> [Aim of the task]:
Please edit the listing from the line that has "CBE、1947年3月25日 – ）は、イギリスのミュージシャン、シンガー・ソングライタ" through the line that has "2年の『ホンキー・シャトー』", changing "ミュージシャン" to "歌手" and leaving everything else unchanged. Give back only those lines.

****

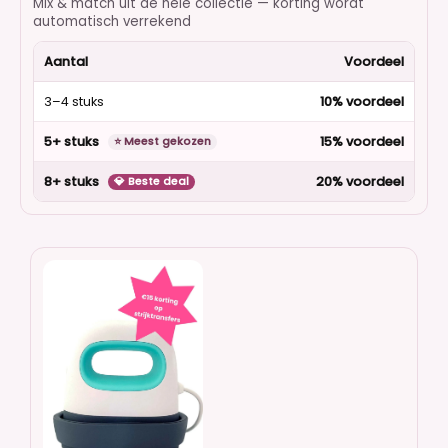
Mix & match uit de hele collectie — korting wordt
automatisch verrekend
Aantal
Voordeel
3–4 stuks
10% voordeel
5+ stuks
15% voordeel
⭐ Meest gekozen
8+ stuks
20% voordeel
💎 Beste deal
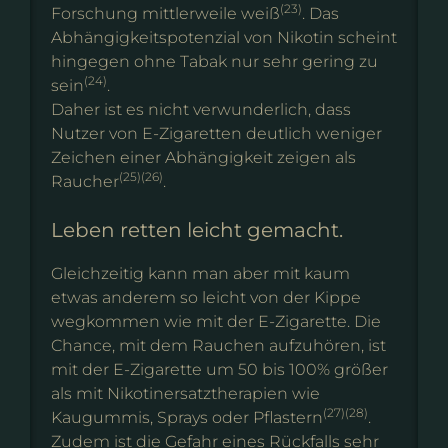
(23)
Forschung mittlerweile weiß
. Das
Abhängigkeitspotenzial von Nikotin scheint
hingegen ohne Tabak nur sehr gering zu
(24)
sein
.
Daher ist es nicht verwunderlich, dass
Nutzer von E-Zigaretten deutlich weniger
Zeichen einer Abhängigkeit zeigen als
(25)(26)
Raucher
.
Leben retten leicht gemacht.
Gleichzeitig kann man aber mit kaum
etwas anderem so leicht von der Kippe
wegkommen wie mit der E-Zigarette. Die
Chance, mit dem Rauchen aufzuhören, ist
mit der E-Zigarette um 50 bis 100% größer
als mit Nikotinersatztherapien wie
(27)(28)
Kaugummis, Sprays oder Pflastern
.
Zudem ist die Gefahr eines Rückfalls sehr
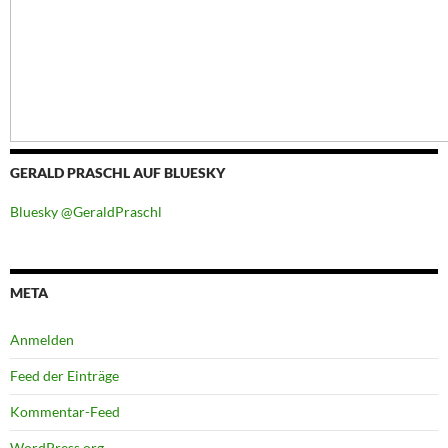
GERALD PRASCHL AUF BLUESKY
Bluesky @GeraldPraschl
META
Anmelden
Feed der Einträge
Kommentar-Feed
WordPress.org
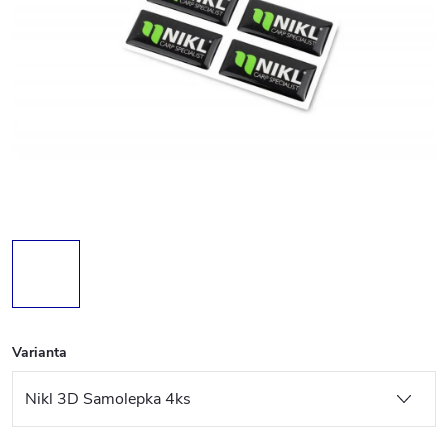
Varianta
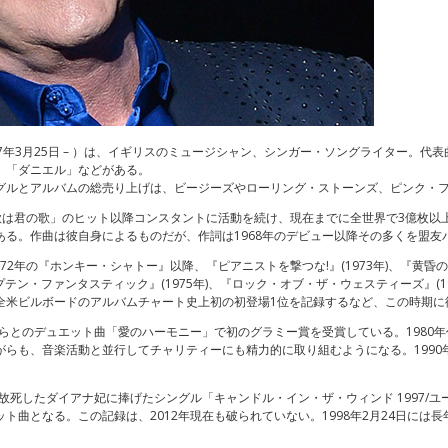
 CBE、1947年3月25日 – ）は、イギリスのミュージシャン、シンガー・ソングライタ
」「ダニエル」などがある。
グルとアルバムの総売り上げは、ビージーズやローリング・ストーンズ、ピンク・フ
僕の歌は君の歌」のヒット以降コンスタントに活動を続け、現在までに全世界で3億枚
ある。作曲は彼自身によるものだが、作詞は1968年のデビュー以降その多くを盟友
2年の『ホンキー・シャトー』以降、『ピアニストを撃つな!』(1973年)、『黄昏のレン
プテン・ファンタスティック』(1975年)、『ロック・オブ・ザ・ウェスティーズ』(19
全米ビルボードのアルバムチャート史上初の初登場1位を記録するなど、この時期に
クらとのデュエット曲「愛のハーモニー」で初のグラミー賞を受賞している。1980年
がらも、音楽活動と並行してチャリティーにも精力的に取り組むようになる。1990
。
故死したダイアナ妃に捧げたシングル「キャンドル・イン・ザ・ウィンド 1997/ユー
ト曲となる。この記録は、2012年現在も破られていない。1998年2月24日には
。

****

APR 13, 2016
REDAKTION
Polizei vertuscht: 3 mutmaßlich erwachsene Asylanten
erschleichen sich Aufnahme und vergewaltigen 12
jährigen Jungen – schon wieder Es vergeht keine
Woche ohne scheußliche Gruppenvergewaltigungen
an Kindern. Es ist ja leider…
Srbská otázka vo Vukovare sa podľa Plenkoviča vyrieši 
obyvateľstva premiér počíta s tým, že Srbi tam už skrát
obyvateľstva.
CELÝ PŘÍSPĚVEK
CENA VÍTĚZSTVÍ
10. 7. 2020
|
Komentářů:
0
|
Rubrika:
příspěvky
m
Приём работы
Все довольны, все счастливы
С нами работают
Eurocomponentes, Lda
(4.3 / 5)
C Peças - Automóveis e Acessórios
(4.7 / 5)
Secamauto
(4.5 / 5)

****

> [Exercise output]:
 CBE、1947年3月25日 – ）は、イギリスの歌手、シンガー・ソングライタ
」「ダニエル」などがある。
グルとアルバムの総売り上げは、ビージーズやローリング・ストーンズ、ピンク・フ
僕の歌は君の歌」のヒット以降コンスタントに活動を続け、現在までに全世界で3億枚
ある。作曲は彼自身によるものだが、作詞は1968年のデビュー以降その多くを盟友
2年の『ホンキー・シャトー』以降、『ピアニストを撃つな!』(1973年)、『黄昏のレン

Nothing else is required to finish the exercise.